La soluzione del ponte sommerso la suggerisce nel 1870 Carlo Navone, che spiega come sarebbe fattibile, in linea teorica, realizzare un lungo tunnel a circa 30 metri sotto il fondo del mare che colleghi Sicilia e Calabria, con una parte dedicata al transito di veicoli e un’altra di treni. Un progetto moderno, anche se con la tecnologia dell’epoca quasi irrealizzabile. L’ipotesi di Navone era tanto valida che è rimasta in auge per oltre un secolo, quando il dibattito si è concluso con la soluzione, almeno in via teorica, di una struttura esclusivamente aerea.

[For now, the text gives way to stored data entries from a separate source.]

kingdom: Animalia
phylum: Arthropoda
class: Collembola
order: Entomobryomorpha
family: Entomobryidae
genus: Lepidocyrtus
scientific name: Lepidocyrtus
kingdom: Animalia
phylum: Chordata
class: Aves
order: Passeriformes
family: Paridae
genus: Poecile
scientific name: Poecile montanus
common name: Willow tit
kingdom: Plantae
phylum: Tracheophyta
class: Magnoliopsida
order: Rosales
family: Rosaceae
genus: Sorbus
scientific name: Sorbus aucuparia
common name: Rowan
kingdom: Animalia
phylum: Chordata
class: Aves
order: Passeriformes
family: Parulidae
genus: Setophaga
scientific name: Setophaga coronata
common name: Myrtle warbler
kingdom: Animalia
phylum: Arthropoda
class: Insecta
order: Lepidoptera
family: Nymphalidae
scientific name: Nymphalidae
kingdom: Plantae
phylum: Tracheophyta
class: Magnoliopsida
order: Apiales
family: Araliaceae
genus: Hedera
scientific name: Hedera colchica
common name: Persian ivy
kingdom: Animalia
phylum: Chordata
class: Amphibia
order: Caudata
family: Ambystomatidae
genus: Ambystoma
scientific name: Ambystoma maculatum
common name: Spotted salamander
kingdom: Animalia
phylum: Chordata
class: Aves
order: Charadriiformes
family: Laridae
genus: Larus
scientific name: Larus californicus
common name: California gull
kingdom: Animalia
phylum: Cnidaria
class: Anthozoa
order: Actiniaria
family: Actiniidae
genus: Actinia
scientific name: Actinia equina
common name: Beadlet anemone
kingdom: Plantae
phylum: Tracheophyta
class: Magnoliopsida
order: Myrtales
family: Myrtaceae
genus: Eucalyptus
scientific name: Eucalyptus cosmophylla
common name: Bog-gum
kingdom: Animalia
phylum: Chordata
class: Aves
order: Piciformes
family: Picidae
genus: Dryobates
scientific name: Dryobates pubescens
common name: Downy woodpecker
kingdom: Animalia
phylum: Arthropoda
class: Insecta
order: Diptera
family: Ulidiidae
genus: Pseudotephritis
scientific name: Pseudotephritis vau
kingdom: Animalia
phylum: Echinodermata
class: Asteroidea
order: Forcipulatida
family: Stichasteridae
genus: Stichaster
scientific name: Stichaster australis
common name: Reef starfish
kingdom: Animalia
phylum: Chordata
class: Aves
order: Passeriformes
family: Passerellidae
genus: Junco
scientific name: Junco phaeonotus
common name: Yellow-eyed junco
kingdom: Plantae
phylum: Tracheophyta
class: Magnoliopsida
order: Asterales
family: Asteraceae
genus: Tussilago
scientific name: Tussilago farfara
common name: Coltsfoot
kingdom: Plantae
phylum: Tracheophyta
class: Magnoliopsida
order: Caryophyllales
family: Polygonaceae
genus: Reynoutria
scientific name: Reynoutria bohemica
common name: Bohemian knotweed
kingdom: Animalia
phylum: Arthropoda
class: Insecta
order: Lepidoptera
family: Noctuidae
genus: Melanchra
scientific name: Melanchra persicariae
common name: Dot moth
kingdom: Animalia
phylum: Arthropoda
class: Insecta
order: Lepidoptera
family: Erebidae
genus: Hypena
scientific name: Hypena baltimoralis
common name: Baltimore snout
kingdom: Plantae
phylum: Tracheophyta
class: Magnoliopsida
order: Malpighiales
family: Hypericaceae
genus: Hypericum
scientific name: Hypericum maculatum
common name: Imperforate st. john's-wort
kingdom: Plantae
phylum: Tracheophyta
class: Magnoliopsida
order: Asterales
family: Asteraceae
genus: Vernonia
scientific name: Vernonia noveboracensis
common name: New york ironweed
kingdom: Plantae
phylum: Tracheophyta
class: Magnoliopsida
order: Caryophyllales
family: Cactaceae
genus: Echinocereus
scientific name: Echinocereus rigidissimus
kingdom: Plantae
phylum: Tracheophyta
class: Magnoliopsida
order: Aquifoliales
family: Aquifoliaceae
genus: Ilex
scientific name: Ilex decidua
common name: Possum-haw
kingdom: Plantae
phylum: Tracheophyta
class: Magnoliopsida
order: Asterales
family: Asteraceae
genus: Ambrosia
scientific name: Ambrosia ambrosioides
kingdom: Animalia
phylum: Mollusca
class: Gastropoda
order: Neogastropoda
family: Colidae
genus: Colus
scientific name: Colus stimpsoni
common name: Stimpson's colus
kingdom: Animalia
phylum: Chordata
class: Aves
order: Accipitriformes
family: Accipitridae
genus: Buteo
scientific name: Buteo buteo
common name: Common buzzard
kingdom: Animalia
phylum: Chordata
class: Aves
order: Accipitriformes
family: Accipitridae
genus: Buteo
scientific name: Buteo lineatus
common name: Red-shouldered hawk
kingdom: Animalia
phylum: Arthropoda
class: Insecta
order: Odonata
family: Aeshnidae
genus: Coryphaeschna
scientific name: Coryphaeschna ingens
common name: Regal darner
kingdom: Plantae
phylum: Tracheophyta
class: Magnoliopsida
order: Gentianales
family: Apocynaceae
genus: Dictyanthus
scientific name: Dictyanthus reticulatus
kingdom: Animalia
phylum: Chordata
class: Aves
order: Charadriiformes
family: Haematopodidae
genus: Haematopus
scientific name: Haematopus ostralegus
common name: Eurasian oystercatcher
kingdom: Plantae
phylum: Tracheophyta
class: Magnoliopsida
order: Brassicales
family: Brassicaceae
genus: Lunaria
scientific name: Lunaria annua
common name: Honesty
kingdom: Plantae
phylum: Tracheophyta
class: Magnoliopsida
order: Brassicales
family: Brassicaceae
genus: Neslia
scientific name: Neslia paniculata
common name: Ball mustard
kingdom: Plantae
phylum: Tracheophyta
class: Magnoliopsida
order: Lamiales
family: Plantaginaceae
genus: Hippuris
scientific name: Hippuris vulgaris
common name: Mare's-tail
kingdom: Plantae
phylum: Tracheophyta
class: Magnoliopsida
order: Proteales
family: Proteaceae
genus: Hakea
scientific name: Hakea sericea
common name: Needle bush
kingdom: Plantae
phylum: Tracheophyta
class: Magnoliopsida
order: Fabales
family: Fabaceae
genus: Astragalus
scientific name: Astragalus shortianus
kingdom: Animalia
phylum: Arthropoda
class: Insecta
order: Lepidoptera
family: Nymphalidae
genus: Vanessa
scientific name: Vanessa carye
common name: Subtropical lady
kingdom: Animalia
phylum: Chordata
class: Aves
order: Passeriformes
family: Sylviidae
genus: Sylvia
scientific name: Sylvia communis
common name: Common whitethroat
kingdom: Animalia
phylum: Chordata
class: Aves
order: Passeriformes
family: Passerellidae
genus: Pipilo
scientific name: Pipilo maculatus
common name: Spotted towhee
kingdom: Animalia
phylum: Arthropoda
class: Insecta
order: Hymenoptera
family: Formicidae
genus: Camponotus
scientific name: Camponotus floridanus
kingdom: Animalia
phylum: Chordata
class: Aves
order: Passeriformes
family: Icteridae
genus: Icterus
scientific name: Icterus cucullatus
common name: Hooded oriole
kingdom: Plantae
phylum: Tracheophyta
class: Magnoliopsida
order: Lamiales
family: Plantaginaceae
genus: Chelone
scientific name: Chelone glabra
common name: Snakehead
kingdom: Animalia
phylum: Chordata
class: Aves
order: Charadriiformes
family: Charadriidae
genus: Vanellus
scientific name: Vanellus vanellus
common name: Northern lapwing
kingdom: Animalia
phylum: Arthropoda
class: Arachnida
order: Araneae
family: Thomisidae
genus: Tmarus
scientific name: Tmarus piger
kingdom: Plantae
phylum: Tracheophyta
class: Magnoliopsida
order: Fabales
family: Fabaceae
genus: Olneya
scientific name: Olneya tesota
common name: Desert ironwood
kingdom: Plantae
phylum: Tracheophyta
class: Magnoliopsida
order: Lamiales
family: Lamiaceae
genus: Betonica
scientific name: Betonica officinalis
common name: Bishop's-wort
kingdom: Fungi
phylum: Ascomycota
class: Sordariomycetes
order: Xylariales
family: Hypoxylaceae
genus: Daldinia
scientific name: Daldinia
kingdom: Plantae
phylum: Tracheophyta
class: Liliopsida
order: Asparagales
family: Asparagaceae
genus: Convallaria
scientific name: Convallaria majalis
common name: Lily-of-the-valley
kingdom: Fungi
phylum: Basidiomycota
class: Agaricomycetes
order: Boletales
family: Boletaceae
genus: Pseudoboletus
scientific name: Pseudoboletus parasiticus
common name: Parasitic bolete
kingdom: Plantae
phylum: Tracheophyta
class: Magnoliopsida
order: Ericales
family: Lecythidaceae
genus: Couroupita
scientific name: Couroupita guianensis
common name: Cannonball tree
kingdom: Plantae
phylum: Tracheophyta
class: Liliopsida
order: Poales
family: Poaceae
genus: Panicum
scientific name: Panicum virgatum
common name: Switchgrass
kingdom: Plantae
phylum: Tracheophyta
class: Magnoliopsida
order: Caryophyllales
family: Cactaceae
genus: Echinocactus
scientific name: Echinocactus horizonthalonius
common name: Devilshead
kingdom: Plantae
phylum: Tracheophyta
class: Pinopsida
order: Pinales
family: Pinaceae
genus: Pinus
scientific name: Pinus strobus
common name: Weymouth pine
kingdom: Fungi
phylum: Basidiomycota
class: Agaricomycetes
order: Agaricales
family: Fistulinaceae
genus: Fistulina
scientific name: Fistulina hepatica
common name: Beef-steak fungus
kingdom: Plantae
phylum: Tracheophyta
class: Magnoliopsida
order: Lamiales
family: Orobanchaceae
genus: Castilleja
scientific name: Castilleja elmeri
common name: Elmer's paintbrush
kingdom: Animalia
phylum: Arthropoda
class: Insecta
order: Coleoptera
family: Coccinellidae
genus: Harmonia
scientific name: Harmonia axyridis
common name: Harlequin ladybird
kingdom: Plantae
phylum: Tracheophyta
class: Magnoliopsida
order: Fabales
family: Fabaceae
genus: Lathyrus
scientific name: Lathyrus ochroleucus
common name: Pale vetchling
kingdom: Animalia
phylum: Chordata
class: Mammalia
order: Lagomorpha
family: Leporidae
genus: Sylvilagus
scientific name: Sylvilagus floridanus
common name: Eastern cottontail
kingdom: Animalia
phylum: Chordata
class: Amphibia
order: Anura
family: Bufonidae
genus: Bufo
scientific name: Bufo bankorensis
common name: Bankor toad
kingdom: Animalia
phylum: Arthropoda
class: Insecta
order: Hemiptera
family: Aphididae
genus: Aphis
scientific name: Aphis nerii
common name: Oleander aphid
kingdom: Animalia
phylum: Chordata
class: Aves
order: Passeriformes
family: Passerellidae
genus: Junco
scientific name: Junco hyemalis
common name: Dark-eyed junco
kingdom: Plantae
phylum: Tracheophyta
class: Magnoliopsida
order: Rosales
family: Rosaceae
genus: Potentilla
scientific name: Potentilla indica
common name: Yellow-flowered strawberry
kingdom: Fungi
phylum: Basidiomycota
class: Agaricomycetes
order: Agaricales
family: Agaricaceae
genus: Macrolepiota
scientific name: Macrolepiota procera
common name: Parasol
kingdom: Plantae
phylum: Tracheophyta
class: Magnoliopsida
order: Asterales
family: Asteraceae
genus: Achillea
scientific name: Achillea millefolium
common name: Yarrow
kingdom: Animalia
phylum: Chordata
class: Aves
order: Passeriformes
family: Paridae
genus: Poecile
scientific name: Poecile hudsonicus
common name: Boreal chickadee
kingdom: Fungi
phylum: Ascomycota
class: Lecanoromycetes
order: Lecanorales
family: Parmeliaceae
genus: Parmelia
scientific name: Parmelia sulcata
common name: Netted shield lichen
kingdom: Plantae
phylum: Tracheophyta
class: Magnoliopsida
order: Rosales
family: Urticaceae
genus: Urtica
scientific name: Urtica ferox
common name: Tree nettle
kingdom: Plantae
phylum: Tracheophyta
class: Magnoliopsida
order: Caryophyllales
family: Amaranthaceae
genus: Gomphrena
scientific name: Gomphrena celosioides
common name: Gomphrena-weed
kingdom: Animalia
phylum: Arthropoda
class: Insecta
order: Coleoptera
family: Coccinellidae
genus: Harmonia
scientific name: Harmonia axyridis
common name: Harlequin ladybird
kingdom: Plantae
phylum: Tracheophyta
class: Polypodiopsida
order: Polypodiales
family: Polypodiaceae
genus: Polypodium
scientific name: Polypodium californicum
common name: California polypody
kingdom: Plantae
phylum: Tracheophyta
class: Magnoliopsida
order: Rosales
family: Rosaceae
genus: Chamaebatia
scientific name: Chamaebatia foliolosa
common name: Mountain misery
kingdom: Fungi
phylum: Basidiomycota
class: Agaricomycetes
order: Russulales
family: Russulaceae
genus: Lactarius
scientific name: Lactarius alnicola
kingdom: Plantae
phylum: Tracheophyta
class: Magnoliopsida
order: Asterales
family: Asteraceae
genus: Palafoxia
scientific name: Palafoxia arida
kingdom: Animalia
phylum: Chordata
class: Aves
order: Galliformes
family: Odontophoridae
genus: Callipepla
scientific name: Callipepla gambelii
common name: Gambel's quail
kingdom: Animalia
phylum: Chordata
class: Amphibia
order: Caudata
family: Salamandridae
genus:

E poi dall’800 al 2022 sono stati innumerevoli i tentativi di studio di fattibilità del ponte sullo stretto di Messina, vi segnalo l’interessante libro “Il Mitico Ponte sullo stretto di Messina” del Professor Aurelio Angelini disponibile sul sito dell’Università di Padova, in cui trovate tutti i dettagli di questa ormai mitica costruzione e la storia di coloro i quali si sono spesi per collegare l’isola alla penisola, e che è anche la fonte principale per la stesura di questo articolo. Noi per ora possiamo solo attendere che la politica riesca a realizzare nuovamente un’opera che, forse, oltre 2 millenni fa aveva collegato alla penisola la sua grande isola più vicina, unendo quel che la natura ha diviso e che l’uomo tenta, ormai da troppo tempo, di riunire.